Source passage:
____
Federal Trade Commission (FTC) Chair Lina Khan doubled down on the agency’s proposal to eliminate noncompete clauses from employment contracts and fight junk fees.
The FTC in January released a proposal to prohibit noncompete clauses—which prevent workers from leaving a company to join a rival company within a specified period—in an effort to bolster wages, increase competition, and improve market opportunities.
“Our proposal follows extensive research showing that noncompetes harm competition and labor markets, creating mismatches between workers and firms and reducing wages even for workers not directly covered by noncompetes,” Ms. Khan said in a speech at the Economic Club of New York on July 24.
“These clauses also impede entrepreneurial growth, depriving new firms of access to talent and dampening competition in product and service markets as well.”
Ms. Khan estimated that restricting noncompete clauses in employment contracts would raise wages by up to $300 billion and slash health care spending by up to $150 billion.
“Thirty million workers had to sign noncompete agreements when they took a job. So a cashier at a burger place can’t cross the street to take the same job at another burger place to make a couple bucks more,” Mr. Biden said. “Not anymore.”
Critics say that this prevents low-wage workers from attempting to secure higher pay.
____
(Source records)

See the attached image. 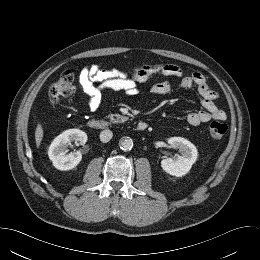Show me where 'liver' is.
<instances>
[{
  "instance_id": "1",
  "label": "liver",
  "mask_w": 260,
  "mask_h": 260,
  "mask_svg": "<svg viewBox=\"0 0 260 260\" xmlns=\"http://www.w3.org/2000/svg\"><path fill=\"white\" fill-rule=\"evenodd\" d=\"M43 135H44L43 128H42L41 124H38L36 127V131H35V141H36L37 147L40 146V143L43 139Z\"/></svg>"
}]
</instances>
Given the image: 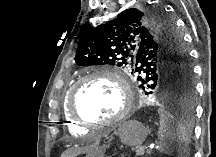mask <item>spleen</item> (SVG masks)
Returning a JSON list of instances; mask_svg holds the SVG:
<instances>
[{
	"label": "spleen",
	"instance_id": "spleen-1",
	"mask_svg": "<svg viewBox=\"0 0 216 157\" xmlns=\"http://www.w3.org/2000/svg\"><path fill=\"white\" fill-rule=\"evenodd\" d=\"M158 114L160 117L159 151L169 156L186 157L190 141L186 123L163 108L158 109Z\"/></svg>",
	"mask_w": 216,
	"mask_h": 157
}]
</instances>
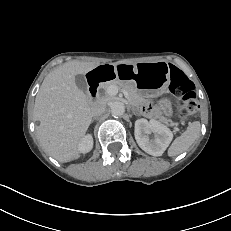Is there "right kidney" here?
Masks as SVG:
<instances>
[{
	"instance_id": "obj_1",
	"label": "right kidney",
	"mask_w": 231,
	"mask_h": 231,
	"mask_svg": "<svg viewBox=\"0 0 231 231\" xmlns=\"http://www.w3.org/2000/svg\"><path fill=\"white\" fill-rule=\"evenodd\" d=\"M93 147V138L91 135H86L79 143V151L81 153H88Z\"/></svg>"
}]
</instances>
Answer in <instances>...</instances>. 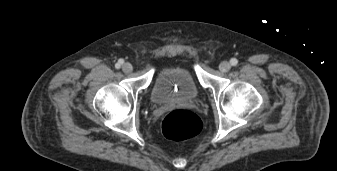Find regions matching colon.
Listing matches in <instances>:
<instances>
[{
    "label": "colon",
    "mask_w": 337,
    "mask_h": 171,
    "mask_svg": "<svg viewBox=\"0 0 337 171\" xmlns=\"http://www.w3.org/2000/svg\"><path fill=\"white\" fill-rule=\"evenodd\" d=\"M202 122L197 114L186 109H176L168 113L162 121V132L168 139L182 141L198 135Z\"/></svg>",
    "instance_id": "1"
}]
</instances>
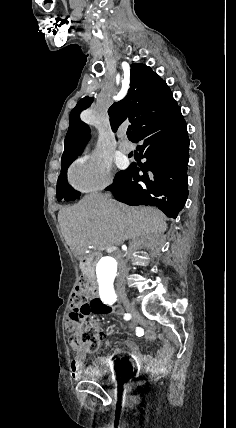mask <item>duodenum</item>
Returning a JSON list of instances; mask_svg holds the SVG:
<instances>
[{
  "mask_svg": "<svg viewBox=\"0 0 236 428\" xmlns=\"http://www.w3.org/2000/svg\"><path fill=\"white\" fill-rule=\"evenodd\" d=\"M79 262H80L81 266H85L86 263H87V258L84 257V256H80L79 257ZM90 289H91V293L94 296H96V297L100 296L101 291L99 290L98 285H97V283L94 280L91 281Z\"/></svg>",
  "mask_w": 236,
  "mask_h": 428,
  "instance_id": "1",
  "label": "duodenum"
}]
</instances>
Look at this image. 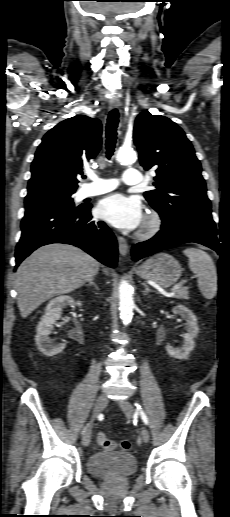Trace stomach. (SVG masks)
<instances>
[{"label":"stomach","mask_w":230,"mask_h":517,"mask_svg":"<svg viewBox=\"0 0 230 517\" xmlns=\"http://www.w3.org/2000/svg\"><path fill=\"white\" fill-rule=\"evenodd\" d=\"M182 268L179 262L169 254L159 253L136 269V274L143 279L157 283L162 287H170L181 276Z\"/></svg>","instance_id":"stomach-1"}]
</instances>
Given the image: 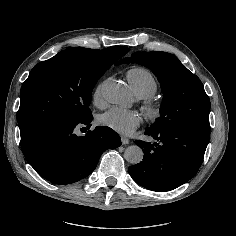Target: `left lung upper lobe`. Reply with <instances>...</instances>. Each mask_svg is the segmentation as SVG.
<instances>
[{
  "label": "left lung upper lobe",
  "mask_w": 236,
  "mask_h": 236,
  "mask_svg": "<svg viewBox=\"0 0 236 236\" xmlns=\"http://www.w3.org/2000/svg\"><path fill=\"white\" fill-rule=\"evenodd\" d=\"M137 63L148 67L158 77L163 91L160 117L148 128H198L210 131V100L200 79L179 59L161 51L135 52L116 65Z\"/></svg>",
  "instance_id": "left-lung-upper-lobe-1"
}]
</instances>
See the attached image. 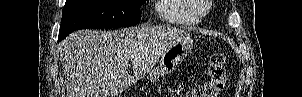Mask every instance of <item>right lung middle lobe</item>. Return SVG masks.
I'll return each mask as SVG.
<instances>
[{
  "label": "right lung middle lobe",
  "instance_id": "obj_1",
  "mask_svg": "<svg viewBox=\"0 0 302 97\" xmlns=\"http://www.w3.org/2000/svg\"><path fill=\"white\" fill-rule=\"evenodd\" d=\"M146 0H66L59 36L83 28H119L140 22V7Z\"/></svg>",
  "mask_w": 302,
  "mask_h": 97
}]
</instances>
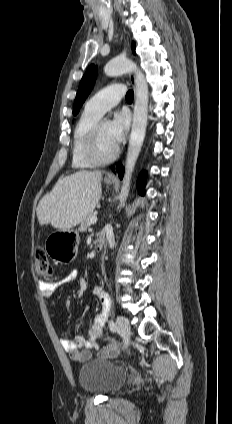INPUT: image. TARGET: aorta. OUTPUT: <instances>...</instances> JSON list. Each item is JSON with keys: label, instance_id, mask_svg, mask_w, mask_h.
<instances>
[{"label": "aorta", "instance_id": "762f6f07", "mask_svg": "<svg viewBox=\"0 0 232 424\" xmlns=\"http://www.w3.org/2000/svg\"><path fill=\"white\" fill-rule=\"evenodd\" d=\"M104 72L107 76L110 77L130 72L135 74L136 98L132 130L125 162V174L121 187V193L119 196L120 205L118 209H120L122 206H124L128 197L132 172L145 138L148 115V85L141 70L135 63L127 58L117 57L112 59L105 65Z\"/></svg>", "mask_w": 232, "mask_h": 424}]
</instances>
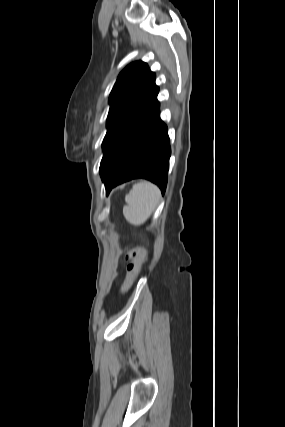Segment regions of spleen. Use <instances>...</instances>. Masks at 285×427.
Masks as SVG:
<instances>
[{
	"instance_id": "obj_1",
	"label": "spleen",
	"mask_w": 285,
	"mask_h": 427,
	"mask_svg": "<svg viewBox=\"0 0 285 427\" xmlns=\"http://www.w3.org/2000/svg\"><path fill=\"white\" fill-rule=\"evenodd\" d=\"M161 194L157 186L143 181L133 185L125 197L127 206L123 208L126 220L133 225L143 224L156 208Z\"/></svg>"
}]
</instances>
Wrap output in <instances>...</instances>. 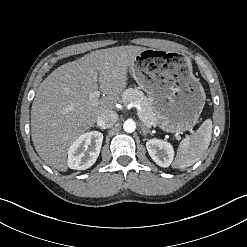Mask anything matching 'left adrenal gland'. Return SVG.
<instances>
[{
    "label": "left adrenal gland",
    "mask_w": 247,
    "mask_h": 247,
    "mask_svg": "<svg viewBox=\"0 0 247 247\" xmlns=\"http://www.w3.org/2000/svg\"><path fill=\"white\" fill-rule=\"evenodd\" d=\"M140 126H141V129H142V134L144 136H146L147 133L152 134L151 131L147 127H145L143 123H141Z\"/></svg>",
    "instance_id": "left-adrenal-gland-1"
}]
</instances>
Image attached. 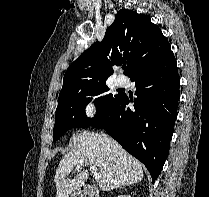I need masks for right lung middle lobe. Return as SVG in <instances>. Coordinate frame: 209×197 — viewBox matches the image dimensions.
Returning a JSON list of instances; mask_svg holds the SVG:
<instances>
[{
    "label": "right lung middle lobe",
    "mask_w": 209,
    "mask_h": 197,
    "mask_svg": "<svg viewBox=\"0 0 209 197\" xmlns=\"http://www.w3.org/2000/svg\"><path fill=\"white\" fill-rule=\"evenodd\" d=\"M106 82L71 85L61 89L53 129V141L58 140L66 131L74 127H87L92 120L106 111L123 93H108ZM97 113L94 118H87L85 106L92 100Z\"/></svg>",
    "instance_id": "obj_1"
}]
</instances>
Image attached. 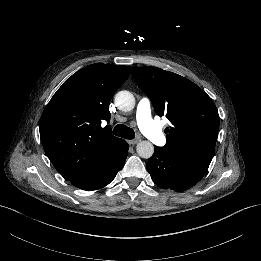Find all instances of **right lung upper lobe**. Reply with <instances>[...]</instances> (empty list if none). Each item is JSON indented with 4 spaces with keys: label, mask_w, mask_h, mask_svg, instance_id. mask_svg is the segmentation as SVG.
Here are the masks:
<instances>
[{
    "label": "right lung upper lobe",
    "mask_w": 261,
    "mask_h": 261,
    "mask_svg": "<svg viewBox=\"0 0 261 261\" xmlns=\"http://www.w3.org/2000/svg\"><path fill=\"white\" fill-rule=\"evenodd\" d=\"M131 69L91 64L68 78L40 119V138L48 158L68 181L101 166L124 143L111 134L109 102Z\"/></svg>",
    "instance_id": "1"
}]
</instances>
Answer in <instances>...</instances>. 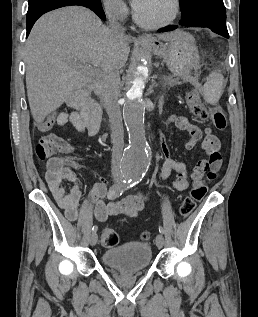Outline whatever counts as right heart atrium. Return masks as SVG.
____
Actions to take:
1 – Answer these questions using the article on the FTC's noncompete proposal.
(a) In what month did the FTC release its proposal to prohibit noncompete clauses?
(b) At what event did Ms. Khan give her speech on July 24?
(c) By how much did Ms. Khan estimate that restricting noncompete clauses would raise wages?
2 – Carry on the article about the FTC's noncompete proposal from its final sentence.

Per-task answers:
1 –
(a) January
(b) The Economic Club of New York
(c) By up to $300 billion

2 –
However, others have defended the use of noncompete clauses, arguing that businesses, especially in the tech industry, shield their intellectual capital by including this provision in employer agreements. In addition, experts purport that companies are willing to extend higher compensation to workers in exchange for signing noncompete clauses.
“A ban would risk falsely condemning procompetitive uses of non-competes and thereby reducing productivity and dampening the incentives to invest in trade secrets and to disseminate firm-specific knowledge widely among a firm’s workforce,” researchers at the Global Antitrust Institute at George Mason University wrote.
While this might be more common for high-salary workers, cashiers and line cooks at fast-food companies are more likely to face another provision.
The War on Junk Fees
A key scheme inside “Bidenomics”—Mr. Biden’s economic doctrine—has been consumer protection, with a focus on so-called junk fees.The White House estimated that so-called junk fees cost American consumers tens of billions of dollars each year.
“As Taylor Swift Fans can most recently attest, even buying a concert ticket is now rife with hidden mystery fees and risks of a system-wide meltdown,” she said in her prepared remarks.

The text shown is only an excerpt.